◆ **Record set**:
· · · ·

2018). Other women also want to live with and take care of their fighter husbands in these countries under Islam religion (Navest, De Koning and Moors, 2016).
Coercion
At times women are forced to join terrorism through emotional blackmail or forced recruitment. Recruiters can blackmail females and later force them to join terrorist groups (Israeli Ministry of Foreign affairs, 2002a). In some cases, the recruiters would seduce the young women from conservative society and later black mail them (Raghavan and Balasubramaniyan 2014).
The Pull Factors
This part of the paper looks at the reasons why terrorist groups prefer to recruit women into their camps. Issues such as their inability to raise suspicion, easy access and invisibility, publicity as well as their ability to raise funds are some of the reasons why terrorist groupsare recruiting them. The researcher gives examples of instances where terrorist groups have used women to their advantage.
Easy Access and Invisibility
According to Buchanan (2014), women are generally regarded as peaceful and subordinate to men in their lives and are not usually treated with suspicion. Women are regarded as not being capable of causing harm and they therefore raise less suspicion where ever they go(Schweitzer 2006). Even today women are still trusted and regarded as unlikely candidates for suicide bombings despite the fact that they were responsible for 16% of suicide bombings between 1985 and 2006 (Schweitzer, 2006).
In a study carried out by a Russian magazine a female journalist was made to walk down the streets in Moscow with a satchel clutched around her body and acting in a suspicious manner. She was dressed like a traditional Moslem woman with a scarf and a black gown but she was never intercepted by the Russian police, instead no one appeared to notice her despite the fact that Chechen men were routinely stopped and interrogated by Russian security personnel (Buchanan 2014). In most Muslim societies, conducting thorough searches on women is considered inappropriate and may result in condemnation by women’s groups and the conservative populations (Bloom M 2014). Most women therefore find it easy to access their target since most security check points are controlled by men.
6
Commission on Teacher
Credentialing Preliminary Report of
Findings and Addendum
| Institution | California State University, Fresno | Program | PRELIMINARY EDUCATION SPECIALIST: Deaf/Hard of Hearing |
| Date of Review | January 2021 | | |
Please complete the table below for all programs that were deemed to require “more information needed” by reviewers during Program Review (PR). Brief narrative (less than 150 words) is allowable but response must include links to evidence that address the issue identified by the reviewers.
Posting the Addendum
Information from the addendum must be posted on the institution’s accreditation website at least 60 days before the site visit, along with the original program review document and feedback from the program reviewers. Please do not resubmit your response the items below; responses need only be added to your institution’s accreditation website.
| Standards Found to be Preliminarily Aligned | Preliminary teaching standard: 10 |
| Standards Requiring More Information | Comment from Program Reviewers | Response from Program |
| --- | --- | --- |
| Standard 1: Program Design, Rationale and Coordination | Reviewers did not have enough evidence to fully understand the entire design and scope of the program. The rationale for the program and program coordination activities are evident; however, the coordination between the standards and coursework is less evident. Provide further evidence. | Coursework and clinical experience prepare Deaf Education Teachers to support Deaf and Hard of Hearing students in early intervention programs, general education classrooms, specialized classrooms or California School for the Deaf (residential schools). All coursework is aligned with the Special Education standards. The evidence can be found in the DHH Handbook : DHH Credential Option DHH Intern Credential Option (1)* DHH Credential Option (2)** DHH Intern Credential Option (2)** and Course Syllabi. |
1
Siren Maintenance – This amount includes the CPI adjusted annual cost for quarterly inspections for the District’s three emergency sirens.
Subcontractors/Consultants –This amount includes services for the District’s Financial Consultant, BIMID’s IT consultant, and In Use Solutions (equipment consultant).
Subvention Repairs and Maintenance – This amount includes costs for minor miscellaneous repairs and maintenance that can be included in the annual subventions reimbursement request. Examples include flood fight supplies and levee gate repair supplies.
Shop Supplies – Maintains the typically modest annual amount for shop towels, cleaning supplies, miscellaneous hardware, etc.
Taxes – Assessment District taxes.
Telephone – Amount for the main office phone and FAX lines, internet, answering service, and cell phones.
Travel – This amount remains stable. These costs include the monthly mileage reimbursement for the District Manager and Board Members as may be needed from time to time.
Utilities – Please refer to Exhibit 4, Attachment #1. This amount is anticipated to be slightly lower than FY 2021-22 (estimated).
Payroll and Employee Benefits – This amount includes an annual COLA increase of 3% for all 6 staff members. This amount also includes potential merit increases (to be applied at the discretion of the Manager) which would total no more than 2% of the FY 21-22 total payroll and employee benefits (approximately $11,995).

· · · ·

◆ **Task statement**: Provide a verbatim reproduction of all the records.

◆ **Exercise response**:
2018). Other women also want to live with and take care of their fighter husbands in these countries under Islam religion (Navest, De Koning and Moors, 2016).
Coercion
At times women are forced to join terrorism through emotional blackmail or forced recruitment. Recruiters can blackmail females and later force them to join terrorist groups (Israeli Ministry of Foreign affairs, 2002a). In some cases, the recruiters would seduce the young women from conservative society and later black mail them (Raghavan and Balasubramaniyan 2014).
The Pull Factors
This part of the paper looks at the reasons why terrorist groups prefer to recruit women into their camps. Issues such as their inability to raise suspicion, easy access and invisibility, publicity as well as their ability to raise funds are some of the reasons why terrorist groupsare recruiting them. The researcher gives examples of instances where terrorist groups have used women to their advantage.
Easy Access and Invisibility
According to Buchanan (2014), women are generally regarded as peaceful and subordinate to men in their lives and are not usually treated with suspicion. Women are regarded as not being capable of causing harm and they therefore raise less suspicion where ever they go(Schweitzer 2006). Even today women are still trusted and regarded as unlikely candidates for suicide bombings despite the fact that they were responsible for 16% of suicide bombings between 1985 and 2006 (Schweitzer, 2006).
In a study carried out by a Russian magazine a female journalist was made to walk down the streets in Moscow with a satchel clutched around her body and acting in a suspicious manner. She was dressed like a traditional Moslem woman with a scarf and a black gown but she was never intercepted by the Russian police, instead no one appeared to notice her despite the fact that Chechen men were routinely stopped and interrogated by Russian security personnel (Buchanan 2014). In most Muslim societies, conducting thorough searches on women is considered inappropriate and may result in condemnation by women’s groups and the conservative populations (Bloom M 2014). Most women therefore find it easy to access their target since most security check points are controlled by men.
6
Commission on Teacher
Credentialing Preliminary Report of
Findings and Addendum
| Institution | California State University, Fresno | Program | PRELIMINARY EDUCATION SPECIALIST: Deaf/Hard of Hearing |
| Date of Review | January 2021 | | |
Please complete the table below for all programs that were deemed to require “more information needed” by reviewers during Program Review (PR). Brief narrative (less than 150 words) is allowable but response must include links to evidence that address the issue identified by the reviewers.
Posting the Addendum
Information from the addendum must be posted on the institution’s accreditation website at least 60 days before the site visit, along with the original program review document and feedback from the program reviewers. Please do not resubmit your response the items below; responses need only be added to your institution’s accreditation website.
| Standards Found to be Preliminarily Aligned | Preliminary teaching standard: 10 |
| Standards Requiring More Information | Comment from Program Reviewers | Response from Program |
| --- | --- | --- |
| Standard 1: Program Design, Rationale and Coordination | Reviewers did not have enough evidence to fully understand the entire design and scope of the program. The rationale for the program and program coordination activities are evident; however, the coordination between the standards and coursework is less evident. Provide further evidence. | Coursework and clinical experience prepare Deaf Education Teachers to support Deaf and Hard of Hearing students in early intervention programs, general education classrooms, specialized classrooms or California School for the Deaf (residential schools). All coursework is aligned with the Special Education standards. The evidence can be found in the DHH Handbook : DHH Credential Option DHH Intern Credential Option (1)* DHH Credential Option (2)** DHH Intern Credential Option (2)** and Course Syllabi. |
1
Siren Maintenance – This amount includes the CPI adjusted annual cost for quarterly inspections for the District’s three emergency sirens.
Subcontractors/Consultants –This amount includes services for the District’s Financial Consultant, BIMID’s IT consultant, and In Use Solutions (equipment consultant).
Subvention Repairs and Maintenance – This amount includes costs for minor miscellaneous repairs and maintenance that can be included in the annual subventions reimbursement request. Examples include flood fight supplies and levee gate repair supplies.
Shop Supplies – Maintains the typically modest annual amount for shop towels, cleaning supplies, miscellaneous hardware, etc.
Taxes – Assessment District taxes.
Telephone – Amount for the main office phone and FAX lines, internet, answering service, and cell phones.
Travel – This amount remains stable. These costs include the monthly mileage reimbursement for the District Manager and Board Members as may be needed from time to time.
Utilities – Please refer to Exhibit 4, Attachment #1. This amount is anticipated to be slightly lower than FY 2021-22 (estimated).
Payroll and Employee Benefits – This amount includes an annual COLA increase of 3% for all 6 staff members. This amount also includes potential merit increases (to be applied at the discretion of the Manager) which would total no more than 2% of the FY 21-22 total payroll and employee benefits (approximately $11,995).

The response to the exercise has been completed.